Work instruction: Extract each line of the entries below that contains the word "электрические".

===== Dataset content =====

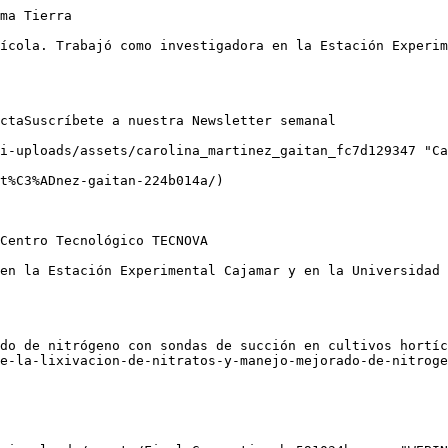
ma Tierra

ícola. Trabajó como investigadora en la Estación Experim
ctaSuscríbete a nuestra Newsletter semanal

i-uploads/assets/carolina_martinez_gaitan_fc7d129347 "Ca
t%C3%ADnez-gaitan-224b014a/)

Centro Tecnológico TECNOVA

en la Estación Experimental Cajamar y en la Universidad 
do de nitrógeno con sondas de succión en cultivos hortíc
e-la-lixivacion-de-nitratos-y-manejo-mejorado-de-nitroge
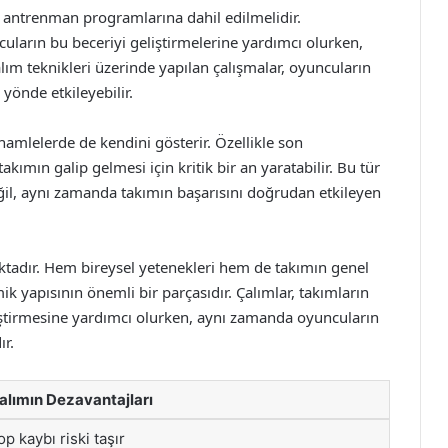
 antrenman programlarına dahil edilmelidir.
uların bu beceriyi geliştirmelerine yardımcı olurken,
ım teknikleri üzerinde yapılan çalışmalar, oyuncuların
yönde etkileyebilir.
hamlelerde de kendini gösterir. Özellikle son
kımın galip gelmesi için kritik bir an yaratabilir. Bu tür
ğil, aynı zamanda takımın başarısını doğrudan etkileyen
aktadır. Hem bireysel yetenekleri hem de takımın genel
k yapısının önemli bir parçasıdır. Çalımlar, takımların
ştirmesine yardımcı olurken, aynı zamanda oyuncuların
r.
alımın Dezavantajları
op kaybı riski taşır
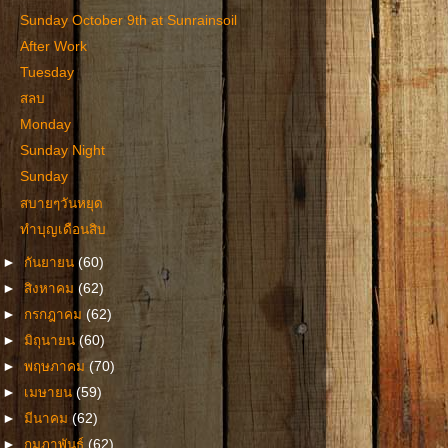
Sunday October 9th at Sunrainsoil
After Work
Tuesday
สลบ
Monday
Sunday Night
Sunday
สบายๆวันหยุด
ทำบุญเดือนสิบ
►
กันยายน
(60)
►
สิงหาคม
(62)
►
กรกฎาคม
(62)
►
มิถุนายน
(60)
►
พฤษภาคม
(70)
►
เมษายน
(59)
►
มีนาคม
(62)
►
กุมภาพันธ์
(62)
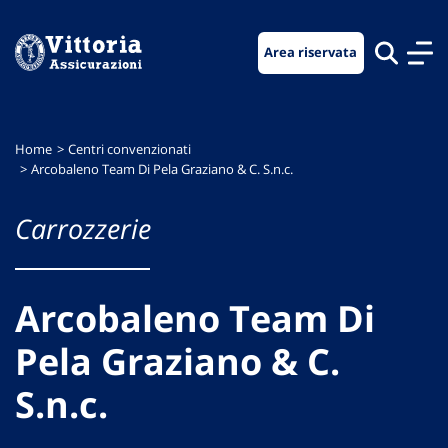
Vai
Vai
Vai
al
al
al
Area riservata
menu
contenuto
footer
di
principale
navigazione
Home
Centri convenzionati
Arcobaleno Team Di Pela Graziano & C. S.n.c.
Carrozzerie
Arcobaleno Team Di
Pela Graziano & C.
S.n.c.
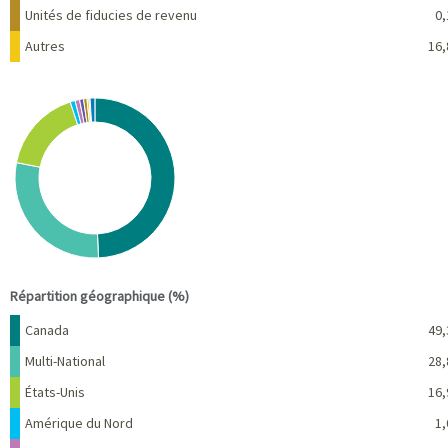
Unités de fiducies de revenu
0,
Autres
16,
Chart
Pie chart with 10 slices.
View as data table, Chart
End of interactive chart.
Répartition géographique (%)
Nom
Pourcentage
Canada
49,
Multi-National
28,
États-Unis
16,
Amérique du Nord
1,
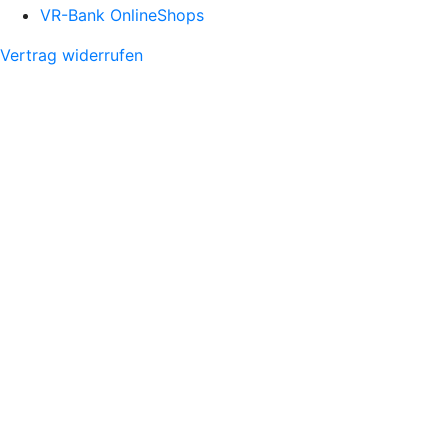
VR-Bank OnlineShops
Vertrag widerrufen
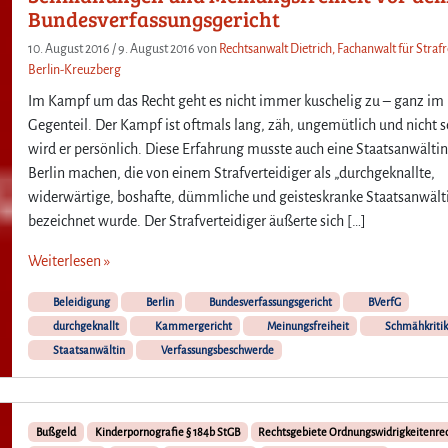
Bundesverfassungsgericht
10. August 2016
/
9. August 2016
von
Rechtsanwalt Dietrich, Fachanwalt für Strafr
Berlin-Kreuzberg
Im Kampf um das Recht geht es nicht immer kuschelig zu – ganz im
Gegenteil. Der Kampf ist oftmals lang, zäh, ungemütlich und nicht s
wird er persönlich. Diese Erfahrung musste auch eine Staatsanwältin
Berlin machen, die von einem Strafverteidiger als „durchgeknallte,
widerwärtige, boshafte, dümmliche und geisteskranke Staatsanwält
bezeichnet wurde. Der Strafverteidiger äußerte sich […]
Weiterlesen »
Beleidigung
Berlin
Bundesverfassungsgericht
BVerfG
durchgeknallt
Kammergericht
Meinungsfreiheit
Schmähkritik
Staatsanwältin
Verfassungsbeschwerde
Bußgeld
Kinderpornografie § 184b StGB
Rechtsgebiete Ordnungswidrigkeitenre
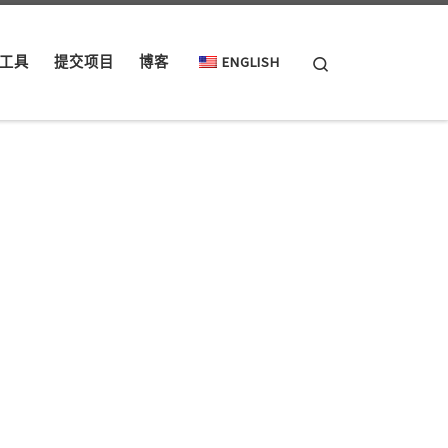
Search
工具
提交项目
博客
ENGLISH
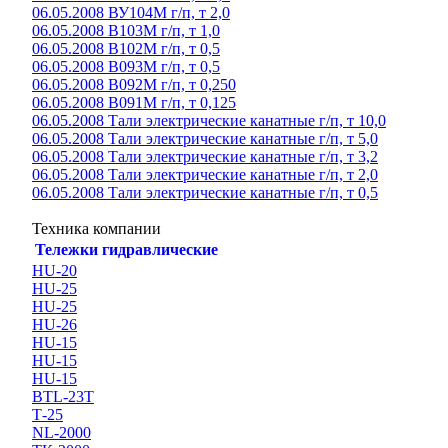
06.05.2008 ВУ104М г/п, т 2,0
06.05.2008 В103М г/п, т 1,0
06.05.2008 В102М г/п, т 0,5
06.05.2008 В093М г/п, т 0,5
06.05.2008 В092М г/п, т 0,250
06.05.2008 В091М г/п, т 0,125
06.05.2008 Тали электрические канатные г/п, т 10,0
06.05.2008 Тали электрические канатные г/п, т 5,0
06.05.2008 Тали электрические канатные г/п, т 3,2
06.05.2008 Тали электрические канатные г/п, т 2,0
06.05.2008 Тали электрические канатные г/п, т 0,5
Техника компании
Тележки гидравлические
HU-20
HU-25
HU-25
HU-26
HU-15
HU-15
HU-15
BTL-23T
Т-25
NL-2000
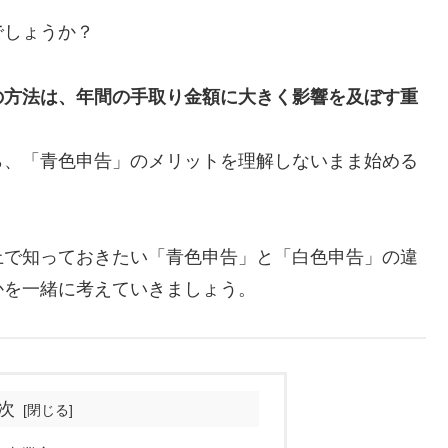
でしょうか？
の方法は、年間の手取り金額に大きく影響を及ぼす重
ら、「青色申告」のメリットを理解しないまま始める
上で知っておきたい「青色申告」と「白色申告」の違
かを一緒に考えていきましょう。
次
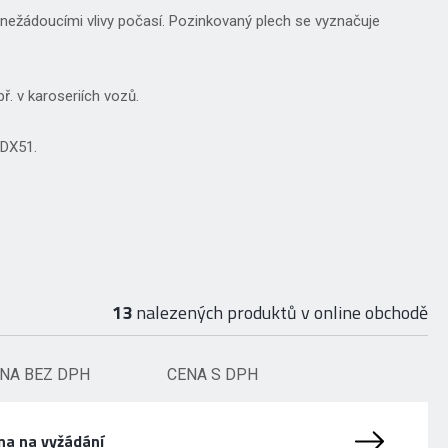
á nežádoucími vlivy počasí. Pozinkovaný plech se vyznačuje
př. v karoseriích vozů.
 DX51.
13
nalezených produktů v online obchodě
NA BEZ DPH
CENA S DPH
na na vyžádání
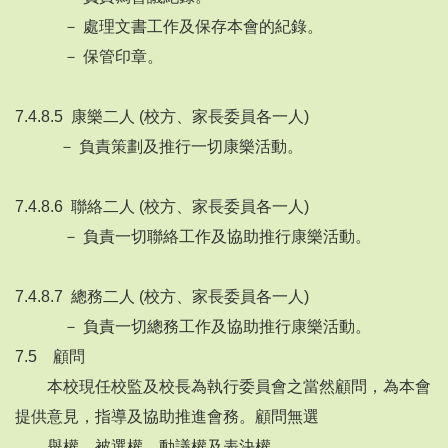
－ 處理文書工作及保存本會的紀錄。
－ 保管印章。
7.4.8.5 康樂二人 (校方、家長委員各一人)
－ 負責策劃及推行一切康樂活動。
7.4.8.6 聯絡二人 (校方、家長委員各一人)
－ 負責一切聯絡工作及協助推行康樂活動。
7.4.8.7 總務二人 (校方、家長委員各一人)
－ 負責一切總務工作及協助推行康樂活動。
7.5 顧問
本校現任校監及校長為執行委員會之當然顧問，為本會
提供意見，指導及協助推進會務。顧問無選
舉權、被選權、動議權及表決權。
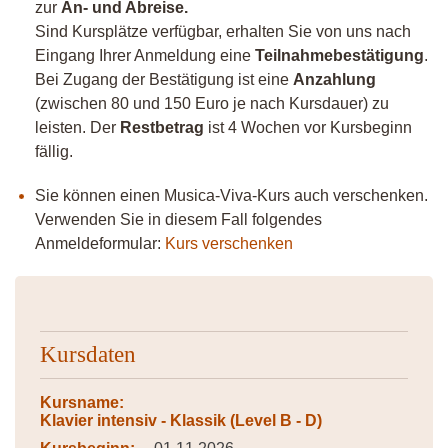
zur
An- und Abreise.
Sind Kursplätze verfügbar, erhalten Sie von uns nach
Eingang Ihrer Anmeldung eine
Teilnahmebestätigung
.
Bei Zugang der Bestätigung ist eine
Anzahlung
(zwischen 80 und 150 Euro je nach Kursdauer) zu
leisten. Der
Restbetrag
ist 4 Wochen vor Kursbeginn
fällig.
Sie können einen Musica-Viva-Kurs auch verschenken.
Verwenden Sie in diesem Fall folgendes
Anmeldeformular:
Kurs verschenken
Kursdaten
Kursname:
Klavier intensiv - Klassik (Level B - D)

=====

Your response:
06.05.2008 Тали электрические канатные г/п, т 10,0
06.05.2008 Тали электрические канатные г/п, т 5,0
06.05.2008 Тали электрические канатные г/п, т 3,2
06.05.2008 Тали электрические канатные г/п, т 2,0
06.05.2008 Тали электрические канатные г/п, т 0,5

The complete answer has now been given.